Potol /
Parwal / pointed gourd is a summer vegetable with good source of carbohydrates,
vitamin b and vitamin c. We, Bengalis love potol and there are a variety of
dishes with this vegetable. Doi Potol or Dahi Parwal an authentic Veg recipe of
Bengali Cuisine which use minimum spices and yet it tastes yummylicious.
Preparation Time: - 15 min
Cooking Time: - 25~30 min
Servings: - 3~4 persons
Ingredients:-
- 8 pieces of Parwal
- 2 Bay leaves
- 1 ½ tsp Cumin seeds
- ½ tsp Asafetida (Hing)
- 1 tsp Kashmiri Red Chili Powder (You can have more according to your taste. You can even use the usual red chili powder. I prefer Kashmiri one for nice colour and mild taste)
- ½ cup curd/ yogurt
- 2 tbsp ginger paste. You can smash ginger or can use the paste available in market.
- ½ tsp Turmeric powder (optional)
- 2 green chili slit horizontally
- Sugar and salt to taste
- 7~8 tbsp mustard oil ( If you want to cook the authentic Bengali way then use Mustard oil but you can use any vegetable oil also)
- 2 tsp Ghee
- 12~15 pieces of Raisins
- 2 tbsp Garam Masala
- 1 Cardamom
- 1 inch cinnamon stick
Preparation:-
- Peel the Patal as shown in the picture and keep
aside.
- In a bowl make a paste of Curd/Yogurt with little bit of sugar and Garam Masala. Beat it nicely. Keep aside.
- Heat 5 tbsp oil in non-stick Kadai and fry the Parwal.
Since I was using a medium sized Kadai I had to fry in two stages - 4
pieces each. Keep aside.
- Pour the rest of oil in the same Kadai and heat it in high flame.
- Lower the heat to medium and add bay leaves, green chili, cinnamon stick, cardamom, asafetida and cumin seeds.
- When the cumin seeds splutter pour 1 tbsp ghee.
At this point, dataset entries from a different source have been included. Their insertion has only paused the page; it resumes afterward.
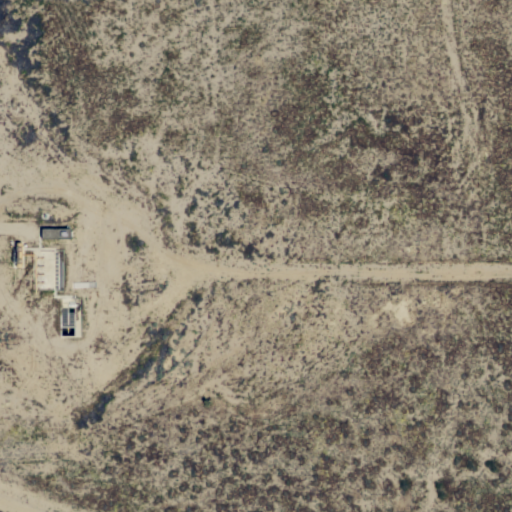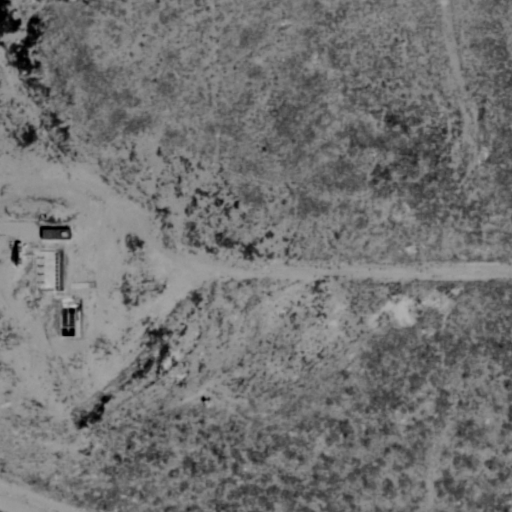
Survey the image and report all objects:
road: (13, 225)
building: (54, 233)
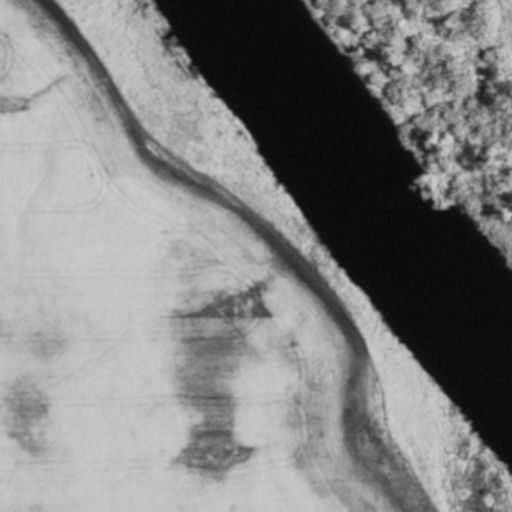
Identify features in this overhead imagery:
river: (357, 200)
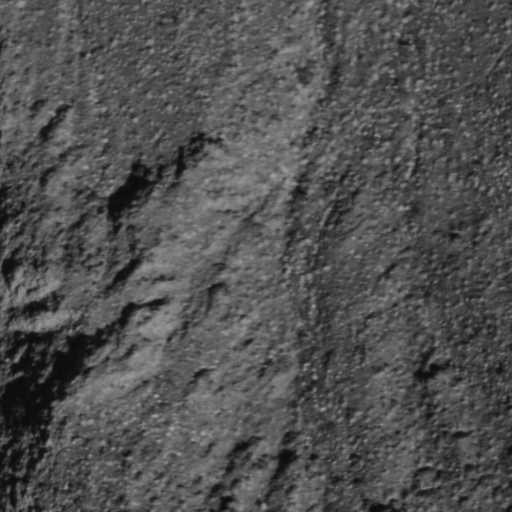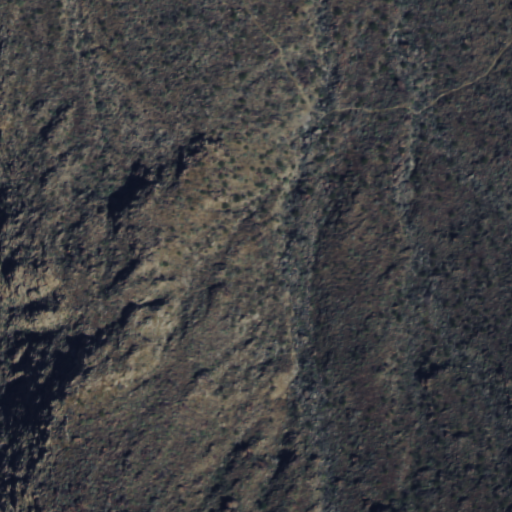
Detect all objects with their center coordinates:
road: (352, 113)
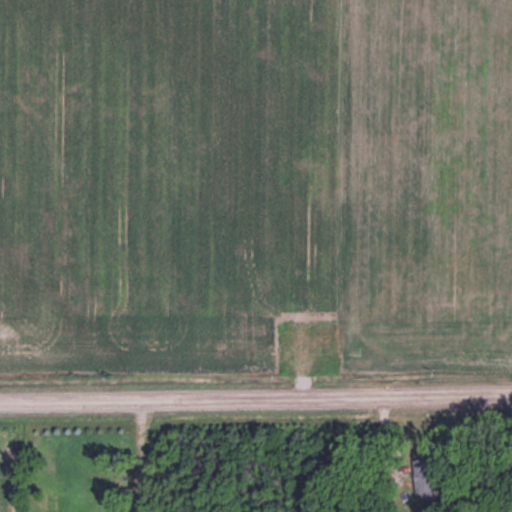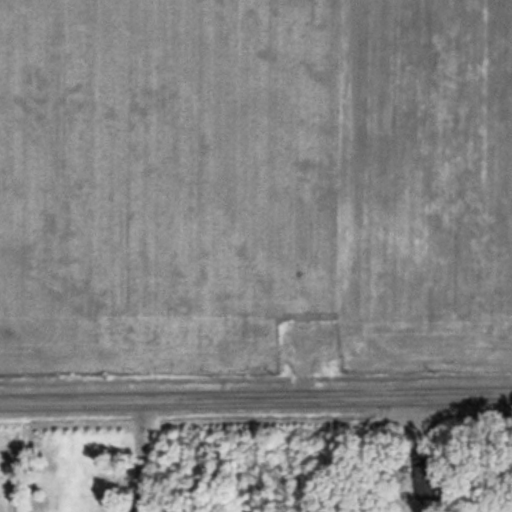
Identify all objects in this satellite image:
crop: (254, 183)
road: (256, 397)
building: (423, 479)
building: (49, 502)
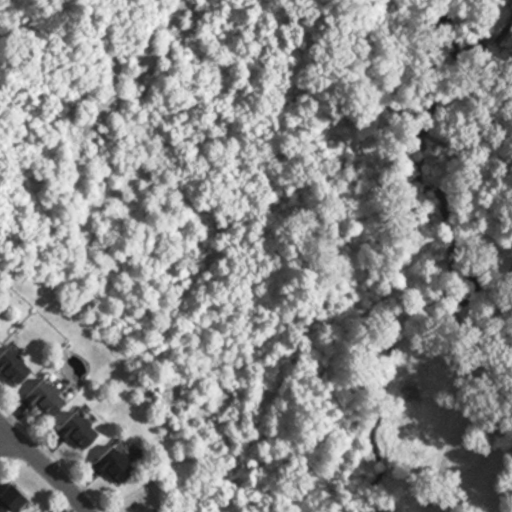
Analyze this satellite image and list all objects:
building: (3, 340)
building: (21, 368)
building: (56, 400)
building: (89, 432)
road: (4, 440)
road: (43, 467)
building: (125, 467)
building: (19, 501)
Wait for few seconds
- Add ginger paste, turmeric powder, salt and Kashmiri red chili powder.
- Pour the curd mixture and stir well.
- Add the raisins and mix
- When the oil starts separating from the mixture and the whole thing becomes dry add about ½ cup of water.
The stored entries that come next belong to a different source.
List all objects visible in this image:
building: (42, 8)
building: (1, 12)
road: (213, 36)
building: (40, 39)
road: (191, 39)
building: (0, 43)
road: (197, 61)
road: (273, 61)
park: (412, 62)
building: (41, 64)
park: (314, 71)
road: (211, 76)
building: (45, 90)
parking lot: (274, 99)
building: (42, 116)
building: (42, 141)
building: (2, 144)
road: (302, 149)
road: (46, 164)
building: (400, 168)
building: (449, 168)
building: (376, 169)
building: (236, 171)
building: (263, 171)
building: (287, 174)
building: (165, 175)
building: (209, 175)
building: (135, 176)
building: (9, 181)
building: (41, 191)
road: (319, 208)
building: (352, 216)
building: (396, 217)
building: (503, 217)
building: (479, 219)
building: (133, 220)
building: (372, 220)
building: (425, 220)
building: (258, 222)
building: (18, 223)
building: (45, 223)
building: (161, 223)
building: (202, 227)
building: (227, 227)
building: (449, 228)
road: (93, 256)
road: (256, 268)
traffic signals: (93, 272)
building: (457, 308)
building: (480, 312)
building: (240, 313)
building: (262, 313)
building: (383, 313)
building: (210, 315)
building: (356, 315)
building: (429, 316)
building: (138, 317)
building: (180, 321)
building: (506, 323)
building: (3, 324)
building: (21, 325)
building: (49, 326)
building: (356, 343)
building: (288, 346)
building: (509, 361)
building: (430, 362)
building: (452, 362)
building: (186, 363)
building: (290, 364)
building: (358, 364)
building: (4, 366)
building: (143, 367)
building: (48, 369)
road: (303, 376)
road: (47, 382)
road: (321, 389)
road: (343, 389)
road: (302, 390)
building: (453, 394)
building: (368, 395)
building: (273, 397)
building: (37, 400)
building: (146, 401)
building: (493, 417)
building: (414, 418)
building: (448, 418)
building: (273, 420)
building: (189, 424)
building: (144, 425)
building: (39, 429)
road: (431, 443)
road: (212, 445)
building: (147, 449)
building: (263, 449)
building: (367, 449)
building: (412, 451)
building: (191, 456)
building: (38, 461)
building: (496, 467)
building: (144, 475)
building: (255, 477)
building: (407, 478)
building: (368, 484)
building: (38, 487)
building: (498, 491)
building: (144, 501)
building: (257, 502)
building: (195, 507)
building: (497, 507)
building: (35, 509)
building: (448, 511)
- Turn the burner to high and let it simmer.
- Add the already fried Parwal.
- When the water starts boiling lower the flame and cover the Kadai.
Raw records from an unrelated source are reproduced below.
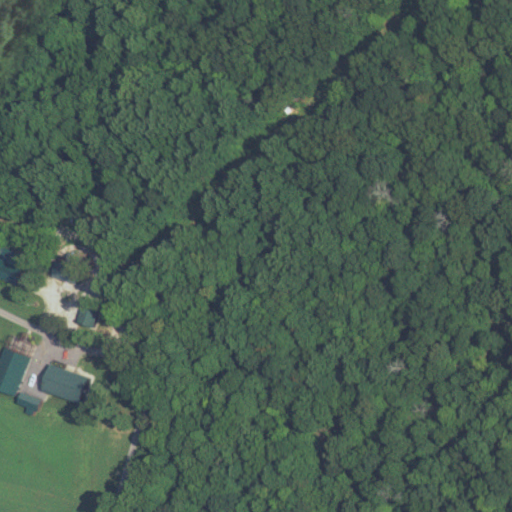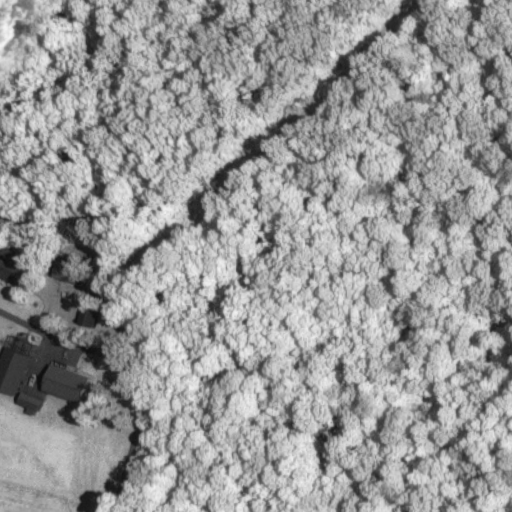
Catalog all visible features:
building: (11, 264)
building: (72, 267)
building: (90, 312)
road: (87, 344)
building: (67, 381)
road: (128, 460)
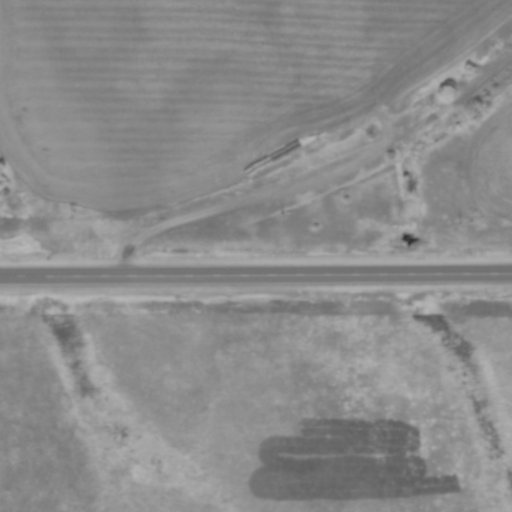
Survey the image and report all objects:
road: (256, 279)
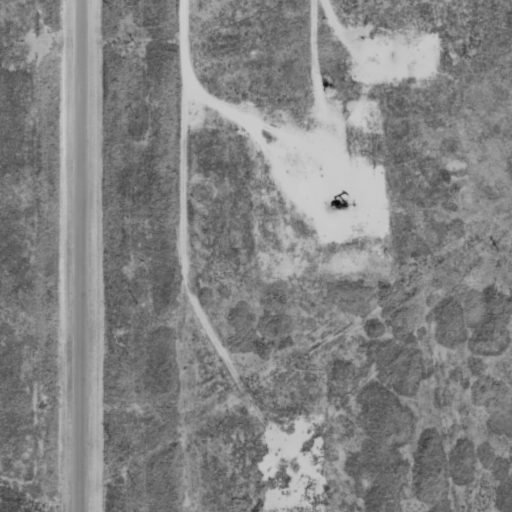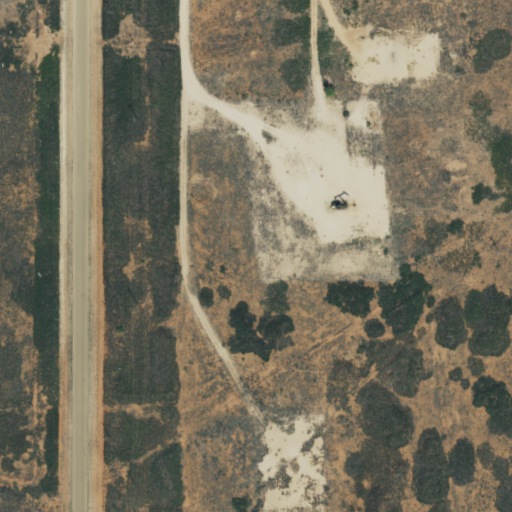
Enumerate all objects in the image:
petroleum well: (338, 200)
road: (69, 256)
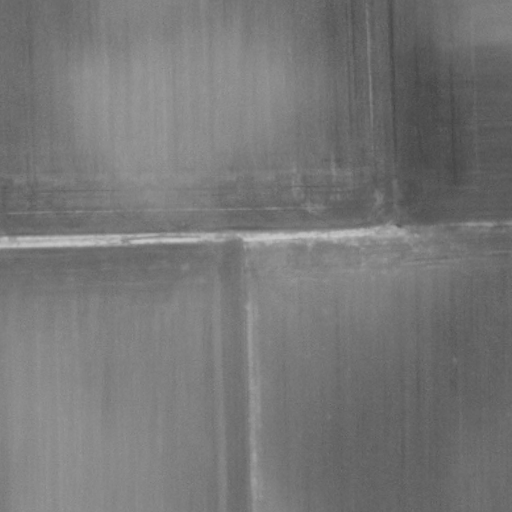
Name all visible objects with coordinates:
crop: (256, 256)
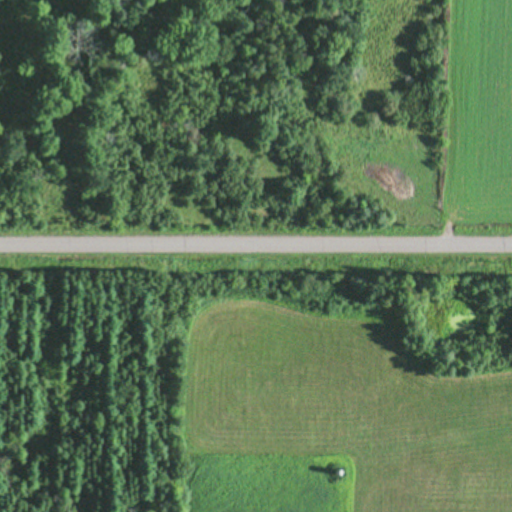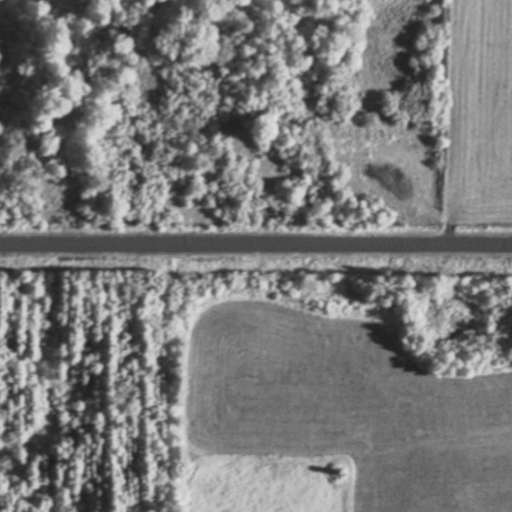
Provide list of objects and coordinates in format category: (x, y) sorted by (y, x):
road: (256, 243)
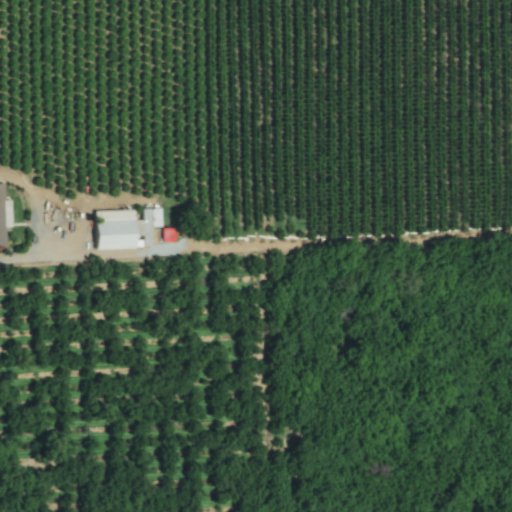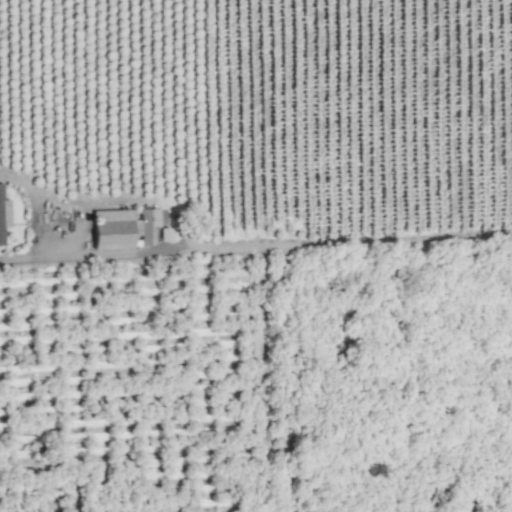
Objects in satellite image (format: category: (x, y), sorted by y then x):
building: (3, 214)
building: (123, 226)
road: (113, 251)
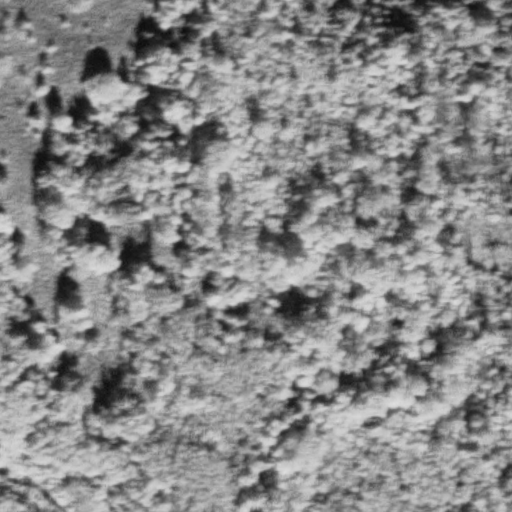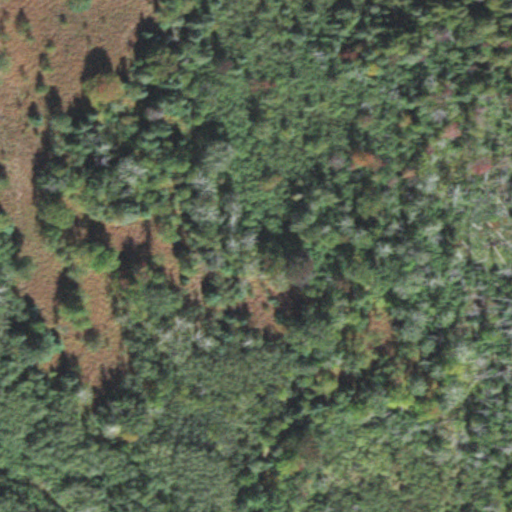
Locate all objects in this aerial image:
road: (506, 37)
park: (256, 255)
road: (373, 276)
- Continue cooking for about 12~15 min.
- Check if the parwal is cooked fully when the mixture becomes dry.
- Add the ghee, sauté for 1 min and switch off the flame.
This one is a side dish for rice as
well as fried rice / Puri / Luchi.
As always please feel free to comment, criticize and seek if any help is required. I am all ears.